The Lee Schaeffer website you mention is a good source of information, as is a book from the Cumberland County Historical Society: The Secret War at Home by John Paul Bland (2006).

I built the unofficial wooden bridge over the creek, which is so skinny because I had to carry it in over my shoulder (about 8 or 10 years ago). I check it regularly and can assure you it's still solid -- I went across it on X-country skis just a week ago. You surely could have walked over it! This Spring I plan to double it by "sistering" a duplicate next to it, so it will be a more comforting 36 inches wide. Come back and try it again when it's wider, and the weather warmer than it is now.

If anyone is going to be in the area and wants to try to set up an informal tour, shoot me a note. My email is below.

--Andre Weltman
aweltman2@sysmatrix.net
Andre,

Thanks so much for the additional information. On the day I was there, I probably went right by your house while looking for the giant ant hills that used to be near Ridge Road. (I didn't find any.)

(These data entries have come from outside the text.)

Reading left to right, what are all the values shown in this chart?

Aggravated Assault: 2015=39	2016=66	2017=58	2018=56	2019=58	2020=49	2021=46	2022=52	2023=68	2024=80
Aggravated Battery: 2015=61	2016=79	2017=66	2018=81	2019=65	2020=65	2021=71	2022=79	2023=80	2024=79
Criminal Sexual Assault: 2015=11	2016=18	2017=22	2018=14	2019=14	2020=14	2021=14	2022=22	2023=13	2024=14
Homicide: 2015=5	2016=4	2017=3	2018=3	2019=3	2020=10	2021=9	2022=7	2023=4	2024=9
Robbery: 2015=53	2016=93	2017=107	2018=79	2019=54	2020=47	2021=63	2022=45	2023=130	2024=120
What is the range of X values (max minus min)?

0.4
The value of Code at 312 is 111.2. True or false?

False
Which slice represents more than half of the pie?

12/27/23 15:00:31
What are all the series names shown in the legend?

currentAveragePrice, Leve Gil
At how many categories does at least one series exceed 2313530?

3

I suspected that your bridge was still sturdy, but I just had this mental image of it giving away exactly in the middle, dumping me into the spillway! I'll look forward to crossing it properly on my next visit.

Thanks, too, for your contact information. I'd love to join one of the formal or informal tours.

Rick F.

PS: I've finally corrected several mistakes I made in my original post about the camp, with information from Vince Montano, an amateur historian for the camp. It's great to see that local history remains alive, even as the physician signs of it gradually disappear.